[Extracted data entries]
^^^^

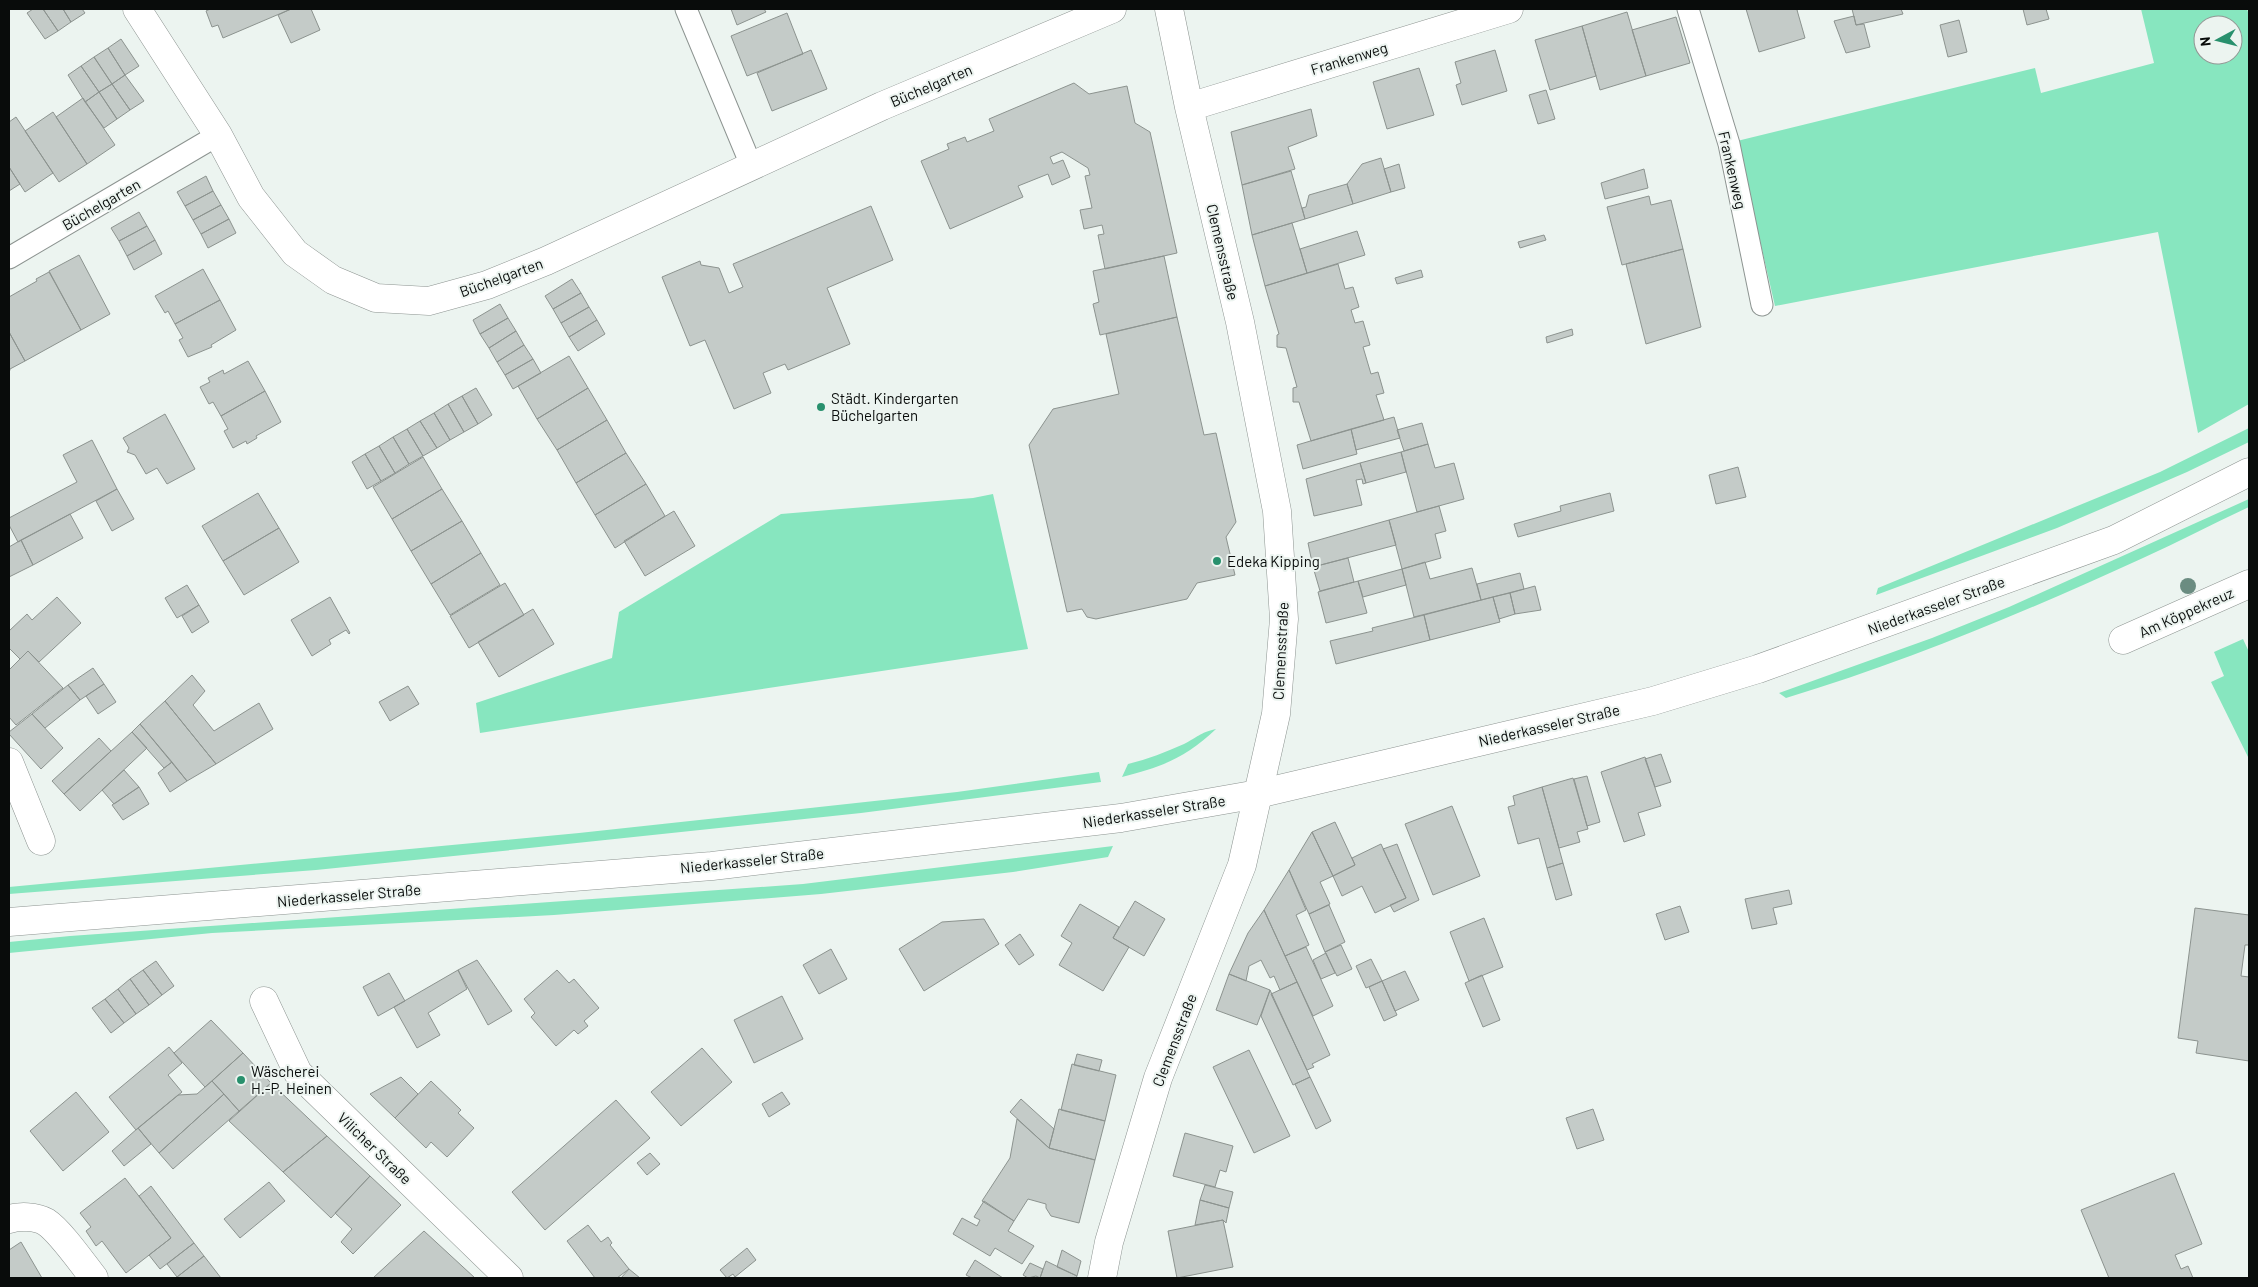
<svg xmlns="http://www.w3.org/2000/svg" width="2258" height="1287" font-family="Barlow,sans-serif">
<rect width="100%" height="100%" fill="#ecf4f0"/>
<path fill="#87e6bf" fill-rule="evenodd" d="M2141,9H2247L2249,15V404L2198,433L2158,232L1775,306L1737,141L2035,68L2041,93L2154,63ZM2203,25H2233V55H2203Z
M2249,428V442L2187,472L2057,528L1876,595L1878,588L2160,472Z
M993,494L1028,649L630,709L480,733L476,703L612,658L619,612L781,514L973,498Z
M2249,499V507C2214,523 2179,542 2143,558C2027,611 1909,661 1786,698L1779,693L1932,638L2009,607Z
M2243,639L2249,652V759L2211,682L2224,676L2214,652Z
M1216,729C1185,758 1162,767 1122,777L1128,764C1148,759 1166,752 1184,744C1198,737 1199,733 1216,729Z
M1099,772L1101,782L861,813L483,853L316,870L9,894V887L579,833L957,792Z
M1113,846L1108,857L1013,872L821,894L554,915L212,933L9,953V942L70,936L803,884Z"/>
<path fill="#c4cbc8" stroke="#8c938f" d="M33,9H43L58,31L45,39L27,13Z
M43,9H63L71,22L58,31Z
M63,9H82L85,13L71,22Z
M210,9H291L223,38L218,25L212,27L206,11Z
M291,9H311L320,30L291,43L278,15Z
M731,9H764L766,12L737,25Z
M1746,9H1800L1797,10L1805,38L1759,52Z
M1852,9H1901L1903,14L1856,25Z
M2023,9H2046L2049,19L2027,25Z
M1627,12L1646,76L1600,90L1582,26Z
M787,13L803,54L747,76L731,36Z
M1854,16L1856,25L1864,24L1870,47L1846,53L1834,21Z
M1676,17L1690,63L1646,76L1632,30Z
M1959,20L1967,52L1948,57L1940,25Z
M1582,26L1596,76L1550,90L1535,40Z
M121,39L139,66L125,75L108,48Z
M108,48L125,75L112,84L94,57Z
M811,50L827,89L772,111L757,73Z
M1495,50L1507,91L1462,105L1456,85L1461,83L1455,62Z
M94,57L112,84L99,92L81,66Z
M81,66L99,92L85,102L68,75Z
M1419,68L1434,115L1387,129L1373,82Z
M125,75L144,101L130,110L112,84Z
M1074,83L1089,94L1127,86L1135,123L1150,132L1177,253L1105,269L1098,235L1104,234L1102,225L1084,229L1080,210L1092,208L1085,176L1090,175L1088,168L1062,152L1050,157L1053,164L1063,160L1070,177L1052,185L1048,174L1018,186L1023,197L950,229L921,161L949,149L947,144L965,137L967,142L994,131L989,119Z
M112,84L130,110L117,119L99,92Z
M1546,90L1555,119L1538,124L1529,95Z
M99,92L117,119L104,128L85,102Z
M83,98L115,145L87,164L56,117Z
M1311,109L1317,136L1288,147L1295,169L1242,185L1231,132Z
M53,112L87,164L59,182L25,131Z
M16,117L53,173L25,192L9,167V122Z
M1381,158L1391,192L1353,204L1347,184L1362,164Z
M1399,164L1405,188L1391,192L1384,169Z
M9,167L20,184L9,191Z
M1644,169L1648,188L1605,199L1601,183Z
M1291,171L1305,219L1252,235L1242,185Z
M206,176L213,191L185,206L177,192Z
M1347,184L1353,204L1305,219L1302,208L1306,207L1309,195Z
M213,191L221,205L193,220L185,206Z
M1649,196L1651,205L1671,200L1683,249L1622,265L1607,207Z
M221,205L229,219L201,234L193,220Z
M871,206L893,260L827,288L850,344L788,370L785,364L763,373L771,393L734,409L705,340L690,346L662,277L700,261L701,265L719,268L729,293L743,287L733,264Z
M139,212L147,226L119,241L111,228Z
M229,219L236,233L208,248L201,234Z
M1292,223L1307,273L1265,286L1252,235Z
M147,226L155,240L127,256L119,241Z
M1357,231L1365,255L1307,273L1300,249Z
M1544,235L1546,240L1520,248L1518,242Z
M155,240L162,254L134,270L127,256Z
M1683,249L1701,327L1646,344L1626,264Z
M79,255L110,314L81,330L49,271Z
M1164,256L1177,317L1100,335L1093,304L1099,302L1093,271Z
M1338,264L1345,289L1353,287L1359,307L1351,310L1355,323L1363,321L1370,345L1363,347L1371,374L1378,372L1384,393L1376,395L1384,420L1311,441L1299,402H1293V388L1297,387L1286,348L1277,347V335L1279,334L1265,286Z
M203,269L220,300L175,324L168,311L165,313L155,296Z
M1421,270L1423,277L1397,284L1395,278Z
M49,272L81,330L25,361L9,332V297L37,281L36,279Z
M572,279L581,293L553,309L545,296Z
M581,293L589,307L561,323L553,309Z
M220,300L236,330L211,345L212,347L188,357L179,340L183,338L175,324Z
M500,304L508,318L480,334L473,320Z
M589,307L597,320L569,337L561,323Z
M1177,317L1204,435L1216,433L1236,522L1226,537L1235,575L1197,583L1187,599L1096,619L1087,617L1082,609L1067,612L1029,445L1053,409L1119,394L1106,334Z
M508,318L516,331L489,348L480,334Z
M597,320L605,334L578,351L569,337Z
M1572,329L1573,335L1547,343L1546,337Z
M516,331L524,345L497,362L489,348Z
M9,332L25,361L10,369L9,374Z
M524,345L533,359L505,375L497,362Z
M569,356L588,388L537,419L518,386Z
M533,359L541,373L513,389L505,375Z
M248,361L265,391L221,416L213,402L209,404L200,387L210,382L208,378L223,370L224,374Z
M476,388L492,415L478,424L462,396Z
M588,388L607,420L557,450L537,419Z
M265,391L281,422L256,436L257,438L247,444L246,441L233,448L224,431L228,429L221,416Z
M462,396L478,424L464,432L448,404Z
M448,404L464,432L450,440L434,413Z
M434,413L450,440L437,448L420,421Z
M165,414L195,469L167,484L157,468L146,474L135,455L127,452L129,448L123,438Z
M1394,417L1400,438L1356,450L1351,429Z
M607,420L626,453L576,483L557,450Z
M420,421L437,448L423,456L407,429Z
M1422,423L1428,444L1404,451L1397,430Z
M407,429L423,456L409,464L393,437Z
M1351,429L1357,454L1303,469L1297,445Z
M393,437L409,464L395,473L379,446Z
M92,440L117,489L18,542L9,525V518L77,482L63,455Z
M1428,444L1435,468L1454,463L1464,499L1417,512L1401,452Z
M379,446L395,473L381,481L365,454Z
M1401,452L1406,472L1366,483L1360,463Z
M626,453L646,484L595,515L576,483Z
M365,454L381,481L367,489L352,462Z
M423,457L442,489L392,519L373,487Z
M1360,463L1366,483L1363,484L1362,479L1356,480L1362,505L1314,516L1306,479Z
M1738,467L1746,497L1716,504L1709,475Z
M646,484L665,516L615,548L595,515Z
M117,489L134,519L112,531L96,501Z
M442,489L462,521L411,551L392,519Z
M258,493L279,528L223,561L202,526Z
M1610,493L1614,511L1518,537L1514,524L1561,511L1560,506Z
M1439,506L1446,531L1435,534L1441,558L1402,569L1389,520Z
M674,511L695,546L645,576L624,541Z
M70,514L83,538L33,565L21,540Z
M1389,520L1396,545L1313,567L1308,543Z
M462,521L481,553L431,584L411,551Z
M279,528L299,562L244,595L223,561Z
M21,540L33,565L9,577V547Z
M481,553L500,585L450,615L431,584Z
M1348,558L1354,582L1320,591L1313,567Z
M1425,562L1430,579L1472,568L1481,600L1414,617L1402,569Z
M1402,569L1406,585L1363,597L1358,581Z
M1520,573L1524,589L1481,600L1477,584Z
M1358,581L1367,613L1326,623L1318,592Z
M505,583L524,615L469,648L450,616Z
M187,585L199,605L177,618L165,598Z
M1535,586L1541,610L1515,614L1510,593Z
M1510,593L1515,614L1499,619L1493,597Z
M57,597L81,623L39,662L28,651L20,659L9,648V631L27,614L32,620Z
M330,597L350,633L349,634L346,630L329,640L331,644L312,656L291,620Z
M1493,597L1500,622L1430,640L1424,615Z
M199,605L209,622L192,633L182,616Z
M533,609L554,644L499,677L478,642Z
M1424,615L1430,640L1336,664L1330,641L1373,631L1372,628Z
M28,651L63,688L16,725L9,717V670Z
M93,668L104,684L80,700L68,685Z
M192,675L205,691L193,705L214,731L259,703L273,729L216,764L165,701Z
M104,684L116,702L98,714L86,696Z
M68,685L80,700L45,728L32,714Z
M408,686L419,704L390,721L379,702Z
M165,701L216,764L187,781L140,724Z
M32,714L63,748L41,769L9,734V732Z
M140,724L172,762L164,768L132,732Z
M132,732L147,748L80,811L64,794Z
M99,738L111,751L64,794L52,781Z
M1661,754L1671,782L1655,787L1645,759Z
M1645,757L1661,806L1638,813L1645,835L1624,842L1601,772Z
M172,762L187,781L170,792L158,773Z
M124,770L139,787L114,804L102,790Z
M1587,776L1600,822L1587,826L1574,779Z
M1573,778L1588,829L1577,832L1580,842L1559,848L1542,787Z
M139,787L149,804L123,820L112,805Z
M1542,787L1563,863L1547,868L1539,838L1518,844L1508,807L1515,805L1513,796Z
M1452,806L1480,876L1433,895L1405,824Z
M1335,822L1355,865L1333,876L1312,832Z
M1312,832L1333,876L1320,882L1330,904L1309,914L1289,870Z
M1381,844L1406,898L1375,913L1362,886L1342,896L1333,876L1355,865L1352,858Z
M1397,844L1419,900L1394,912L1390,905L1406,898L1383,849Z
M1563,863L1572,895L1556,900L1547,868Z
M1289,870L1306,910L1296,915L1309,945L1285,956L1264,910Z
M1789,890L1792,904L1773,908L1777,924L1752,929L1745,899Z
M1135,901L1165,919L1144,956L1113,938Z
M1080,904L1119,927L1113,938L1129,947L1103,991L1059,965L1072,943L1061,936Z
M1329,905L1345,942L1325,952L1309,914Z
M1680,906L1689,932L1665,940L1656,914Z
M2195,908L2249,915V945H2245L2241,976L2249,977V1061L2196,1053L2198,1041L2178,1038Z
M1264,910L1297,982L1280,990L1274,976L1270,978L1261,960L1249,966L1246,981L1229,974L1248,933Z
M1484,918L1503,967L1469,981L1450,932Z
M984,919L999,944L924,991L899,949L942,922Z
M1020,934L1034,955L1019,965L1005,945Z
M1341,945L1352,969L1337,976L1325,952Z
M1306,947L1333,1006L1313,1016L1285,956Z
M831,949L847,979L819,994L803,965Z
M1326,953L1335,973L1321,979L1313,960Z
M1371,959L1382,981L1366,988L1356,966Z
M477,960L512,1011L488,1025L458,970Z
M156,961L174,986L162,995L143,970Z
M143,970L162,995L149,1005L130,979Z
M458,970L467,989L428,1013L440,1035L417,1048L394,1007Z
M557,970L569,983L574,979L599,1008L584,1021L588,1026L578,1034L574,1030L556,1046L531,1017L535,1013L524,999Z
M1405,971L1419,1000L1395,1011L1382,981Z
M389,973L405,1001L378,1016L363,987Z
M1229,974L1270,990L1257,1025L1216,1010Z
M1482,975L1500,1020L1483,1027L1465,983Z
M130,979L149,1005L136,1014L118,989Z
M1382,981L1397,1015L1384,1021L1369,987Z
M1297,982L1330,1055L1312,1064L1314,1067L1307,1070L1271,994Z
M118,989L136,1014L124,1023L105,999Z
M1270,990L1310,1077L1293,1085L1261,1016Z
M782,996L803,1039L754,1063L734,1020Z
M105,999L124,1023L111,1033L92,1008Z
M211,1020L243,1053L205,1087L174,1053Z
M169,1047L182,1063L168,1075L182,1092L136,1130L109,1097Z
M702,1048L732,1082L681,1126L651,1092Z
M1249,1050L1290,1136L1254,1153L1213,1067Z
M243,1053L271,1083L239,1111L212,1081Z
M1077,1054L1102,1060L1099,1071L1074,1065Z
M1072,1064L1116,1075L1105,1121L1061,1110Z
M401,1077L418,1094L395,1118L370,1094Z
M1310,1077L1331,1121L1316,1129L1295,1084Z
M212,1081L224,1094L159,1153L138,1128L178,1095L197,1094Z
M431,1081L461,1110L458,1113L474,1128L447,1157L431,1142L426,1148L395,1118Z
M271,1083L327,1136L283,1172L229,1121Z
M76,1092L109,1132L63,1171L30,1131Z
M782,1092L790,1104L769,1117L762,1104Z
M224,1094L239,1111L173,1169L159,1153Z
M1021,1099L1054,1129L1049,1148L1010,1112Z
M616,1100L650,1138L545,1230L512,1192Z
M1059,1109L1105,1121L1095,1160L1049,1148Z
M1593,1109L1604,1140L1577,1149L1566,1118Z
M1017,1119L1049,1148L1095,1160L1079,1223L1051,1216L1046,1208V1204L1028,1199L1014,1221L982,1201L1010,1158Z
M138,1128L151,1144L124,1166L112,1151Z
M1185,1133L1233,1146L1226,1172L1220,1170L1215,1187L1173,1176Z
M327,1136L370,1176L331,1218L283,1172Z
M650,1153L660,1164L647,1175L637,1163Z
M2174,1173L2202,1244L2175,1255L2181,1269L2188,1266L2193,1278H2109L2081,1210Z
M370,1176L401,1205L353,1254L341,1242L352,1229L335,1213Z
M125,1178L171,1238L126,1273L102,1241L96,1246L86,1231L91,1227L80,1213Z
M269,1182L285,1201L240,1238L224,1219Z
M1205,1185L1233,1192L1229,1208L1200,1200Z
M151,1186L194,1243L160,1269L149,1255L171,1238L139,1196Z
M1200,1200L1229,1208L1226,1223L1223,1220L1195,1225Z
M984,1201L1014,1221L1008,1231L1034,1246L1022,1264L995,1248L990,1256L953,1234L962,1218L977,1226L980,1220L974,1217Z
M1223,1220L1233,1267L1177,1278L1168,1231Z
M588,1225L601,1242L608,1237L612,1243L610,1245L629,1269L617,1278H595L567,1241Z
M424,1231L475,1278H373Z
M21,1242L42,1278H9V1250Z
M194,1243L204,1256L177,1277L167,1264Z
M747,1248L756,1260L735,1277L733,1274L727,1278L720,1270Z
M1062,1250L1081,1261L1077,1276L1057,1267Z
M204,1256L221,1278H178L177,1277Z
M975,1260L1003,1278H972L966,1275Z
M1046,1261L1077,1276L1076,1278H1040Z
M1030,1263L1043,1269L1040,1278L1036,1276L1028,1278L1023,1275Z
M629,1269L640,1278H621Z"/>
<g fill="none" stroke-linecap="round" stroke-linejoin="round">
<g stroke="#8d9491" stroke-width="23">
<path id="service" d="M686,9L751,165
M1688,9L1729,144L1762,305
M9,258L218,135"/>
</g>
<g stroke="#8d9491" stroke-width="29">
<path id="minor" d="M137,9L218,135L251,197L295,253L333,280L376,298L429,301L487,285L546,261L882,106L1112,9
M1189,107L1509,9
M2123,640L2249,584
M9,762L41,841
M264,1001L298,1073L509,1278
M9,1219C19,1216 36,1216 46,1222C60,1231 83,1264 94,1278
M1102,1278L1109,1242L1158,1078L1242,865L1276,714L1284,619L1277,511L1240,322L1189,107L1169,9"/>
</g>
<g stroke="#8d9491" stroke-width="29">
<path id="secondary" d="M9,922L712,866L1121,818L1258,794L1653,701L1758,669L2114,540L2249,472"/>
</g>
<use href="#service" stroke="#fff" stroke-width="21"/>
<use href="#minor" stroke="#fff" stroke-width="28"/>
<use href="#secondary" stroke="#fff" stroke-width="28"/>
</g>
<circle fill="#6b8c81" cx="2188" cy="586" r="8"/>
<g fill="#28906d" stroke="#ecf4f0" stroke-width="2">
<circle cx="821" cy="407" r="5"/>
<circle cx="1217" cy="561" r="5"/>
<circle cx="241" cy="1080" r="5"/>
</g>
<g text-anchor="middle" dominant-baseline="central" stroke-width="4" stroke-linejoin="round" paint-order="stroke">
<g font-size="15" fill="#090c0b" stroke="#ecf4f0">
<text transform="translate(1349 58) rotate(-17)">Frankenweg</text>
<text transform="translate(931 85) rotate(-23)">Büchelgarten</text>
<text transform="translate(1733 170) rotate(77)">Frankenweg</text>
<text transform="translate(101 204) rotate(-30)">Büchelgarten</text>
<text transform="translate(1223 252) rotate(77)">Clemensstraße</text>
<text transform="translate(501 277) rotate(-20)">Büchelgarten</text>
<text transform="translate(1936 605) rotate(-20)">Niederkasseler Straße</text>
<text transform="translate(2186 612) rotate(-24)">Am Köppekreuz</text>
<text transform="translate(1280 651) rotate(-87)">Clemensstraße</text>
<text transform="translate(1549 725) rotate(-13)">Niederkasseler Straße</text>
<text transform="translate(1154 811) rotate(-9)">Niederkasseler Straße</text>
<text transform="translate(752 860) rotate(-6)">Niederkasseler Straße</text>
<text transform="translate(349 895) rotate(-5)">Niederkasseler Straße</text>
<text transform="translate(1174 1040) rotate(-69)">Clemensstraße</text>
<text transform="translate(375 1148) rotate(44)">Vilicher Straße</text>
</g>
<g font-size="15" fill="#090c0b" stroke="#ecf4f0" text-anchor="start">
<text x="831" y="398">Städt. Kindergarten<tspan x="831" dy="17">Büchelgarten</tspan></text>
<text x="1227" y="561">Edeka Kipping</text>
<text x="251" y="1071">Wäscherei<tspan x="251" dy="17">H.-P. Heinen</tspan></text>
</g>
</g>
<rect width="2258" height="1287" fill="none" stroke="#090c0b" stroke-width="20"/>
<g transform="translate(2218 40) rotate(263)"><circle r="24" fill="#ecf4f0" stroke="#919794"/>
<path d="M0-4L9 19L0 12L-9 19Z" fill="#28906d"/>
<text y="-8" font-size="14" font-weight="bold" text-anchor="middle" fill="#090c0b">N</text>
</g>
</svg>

^^^^

--- TASK ITEM ---
Every line above holding the string "Niederkasseler" should be listed.

--- TASK SOLUTION ---
<text transform="translate(1936 605) rotate(-20)">Niederkasseler Straße</text>
<text transform="translate(1549 725) rotate(-13)">Niederkasseler Straße</text>
<text transform="translate(1154 811) rotate(-9)">Niederkasseler Straße</text>
<text transform="translate(752 860) rotate(-6)">Niederkasseler Straße</text>
<text transform="translate(349 895) rotate(-5)">Niederkasseler Straße</text>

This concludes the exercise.